Sin embargo, se ejecutó al hombre que correspondía el nombre de Wesley Ira Purkey en el Complejo Penitenciario Federal en Terre Haute, Indiana.
Donde se le imputaron los cargos de secuestro y asesinato contra Jennifer Long, la cual era una chica de 16 años, a quien reconocieron difícilmente por los restos encontrados en el fondo de un poco desmembrados y quemados.

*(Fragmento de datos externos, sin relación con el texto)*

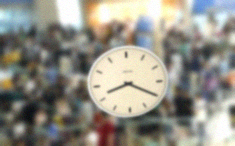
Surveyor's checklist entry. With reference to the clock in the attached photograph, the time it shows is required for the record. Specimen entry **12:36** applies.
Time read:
**8:20**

Pero no era el único cargo que se le sumaba a su portafolio, también se le puso la condena por con un martillo a Mary Ruth Bales, una mujer de 80 años que tenía polio.
En el momento de la ejecución se tuvo que sujetar fuertemente a a Purkey, de 68 años, quien dijo sus últimas palabras dirigidas a la familia de Jennifer y de su hija “lamento profundamente el dolor y el sufrimiento que causé a la familia de Jennifer. Lo lamento profundamente”. También dijo que lamentaba el sufrimiento que sus acciones habían provocado a su hija.
La manera en cómo la Corte Suprema de Estados Unidos aprobó la ejecución fue por los cinco votos contra cuatro, además de que la juez Sonia Sotomayor escribió que “proceder ahora con la ejecución de Purkey, pese a las graves dudas y hallazgos probados sobre su competencia mental, arroja una sombra constitucional sobre la más irrevocable de las penas”.